### PASSAGE FOURNI
▽

Dalle s’en prend à Magnette, accusé d’être "irresponsable" et "saboteur du système"

La manière dont le président du PS a "torpillé" les efforts de formation fédérale de Koen Geens (CD&V), vendredi dernier a apparemment laissé un goût amer au CD&V. C’est ce qu’a déclaré le ministre flamand des Médias Benjamin Dalle (CD&V) ce mardi matin, au micro de l’émission "De ochtend", sur Radio 1 (VRT). "Magnette se comporte en saboteur du système et en allié objectif des séparatistes", a-t-il déclaré. Paul Magnette a lui-même critiqué via Twitter l'attitude de Koen Geens (CD&V) et de Bart De Wever (N-VA), et leurs "contrevérités et attaques personnelles".

Alors que Benjamin Dalle, en tant que ministre des Médias, était surtout venu expliquer en studio les changements au sein de la VRT, il a également été interrogé sur la façon dont son collègue de parti, Koen Geens, avait été "mis à l'écart" par le président du PS, Paul Magnette, lors des négociations fédérales.

Ce dernier avait définitivement fermé la porte à une coalition avec la N-VA, vendredi dernier. A la suite des sorties très tranchées du président du PS dans la presse, le chargé de mission royale Koen Geens avait en effet rendu prématurément son tablier ce jour-là.

Le Roi a entamé à l'issue du week-end un nouveau round de consultations des présidences de partis, pour déterminer la suite des évènements, alors que la piste associant PS et N-VA semble bel et bien épuisée.

"Magnette se comporte en allié objectif des séparatistes"

"Cela a fait mal", admet mardi Benjamin Dalle, "nous sommes un parti qui prend ses responsabilités et qui veut faire des progrès sur le contenu, mais avec de telles déclarations publiques vous ne faites pas avancer les choses".

Le ministre flamand se dit nostalgique du PS d'Elio Di Rupo. Avec ce PS-là, "nous avions mené une importante réforme de l'Etat après des négociations en coulisses sur des sujets délicats". Selon le ministre flamand en charge de Bruxelles, de la Jeunesse et des Médias, il manque à l'actuel président du PS, successeur d'Elio Di Rupo, les manières d'un homme d'Etat, le "staatsmanschap" que l'on retrouvait au PS sous Di Rupo.

"En disant qu'il ne veut pas gouverner avec une majorité côté flamand, en tant que président du plus grand parti wallon, il se positionne en saboteur du système", lance Benjamin Dalle. "Par ses déclarations publiques, il se comporte en allié objectif des séparatistes".

△

[Entrées de données enregistrées]
▽

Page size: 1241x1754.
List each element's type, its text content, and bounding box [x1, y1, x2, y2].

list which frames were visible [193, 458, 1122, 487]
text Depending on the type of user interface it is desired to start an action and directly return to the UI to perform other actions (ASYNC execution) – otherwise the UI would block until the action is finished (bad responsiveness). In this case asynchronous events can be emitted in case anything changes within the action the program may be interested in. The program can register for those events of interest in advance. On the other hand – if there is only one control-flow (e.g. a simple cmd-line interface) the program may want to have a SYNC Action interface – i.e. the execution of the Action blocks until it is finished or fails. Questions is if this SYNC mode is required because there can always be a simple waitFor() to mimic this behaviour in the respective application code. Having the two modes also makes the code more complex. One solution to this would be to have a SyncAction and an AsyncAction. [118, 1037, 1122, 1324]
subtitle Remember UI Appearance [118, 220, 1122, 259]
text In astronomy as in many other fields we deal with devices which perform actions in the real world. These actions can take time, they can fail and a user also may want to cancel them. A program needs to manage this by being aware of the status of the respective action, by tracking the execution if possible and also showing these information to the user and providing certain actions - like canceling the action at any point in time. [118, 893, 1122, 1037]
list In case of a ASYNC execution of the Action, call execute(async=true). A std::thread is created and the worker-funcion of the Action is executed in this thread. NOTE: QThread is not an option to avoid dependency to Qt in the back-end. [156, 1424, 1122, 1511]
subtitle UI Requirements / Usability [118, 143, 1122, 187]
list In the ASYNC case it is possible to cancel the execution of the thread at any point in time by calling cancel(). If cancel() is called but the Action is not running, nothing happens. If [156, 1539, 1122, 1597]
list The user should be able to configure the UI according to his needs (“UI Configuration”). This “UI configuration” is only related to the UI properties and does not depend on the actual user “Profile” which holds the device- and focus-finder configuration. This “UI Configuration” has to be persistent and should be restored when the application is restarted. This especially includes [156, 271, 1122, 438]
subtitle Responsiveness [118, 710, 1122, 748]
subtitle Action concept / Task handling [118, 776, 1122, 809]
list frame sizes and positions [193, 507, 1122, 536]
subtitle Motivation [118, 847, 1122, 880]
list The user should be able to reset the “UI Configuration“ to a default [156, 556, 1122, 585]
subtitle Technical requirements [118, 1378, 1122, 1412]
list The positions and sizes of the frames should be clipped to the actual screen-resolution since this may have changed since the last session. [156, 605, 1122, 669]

△

### ACTION DEMANDÉE 1
Selon le passage fourni, sur quelle station de radio et dans quelle émission Benjamin Dalle s'est-il exprimé ce mardi matin ?
### ACTION DEMANDÉE 2
Extrayez du passage fourni le texte exact commençant à « Le ministre flamand se » et se terminant à « sous Di Rupo. ».

### ESPACE DE RÉPONSE 1
Sur Radio 1 (VRT), dans l'émission « De ochtend ».

### ESPACE DE RÉPONSE 2
Le ministre flamand se dit nostalgique du PS d'Elio Di Rupo. Avec ce PS-là, "nous avions mené une importante réforme de l'Etat après des négociations en coulisses sur des sujets délicats". Selon le ministre flamand en charge de Bruxelles, de la Jeunesse et des Médias, il manque à l'actuel président du PS, successeur d'Elio Di Rupo, les manières d'un homme d'Etat, le "staatsmanschap" que l'on retrouvait au PS sous Di Rupo.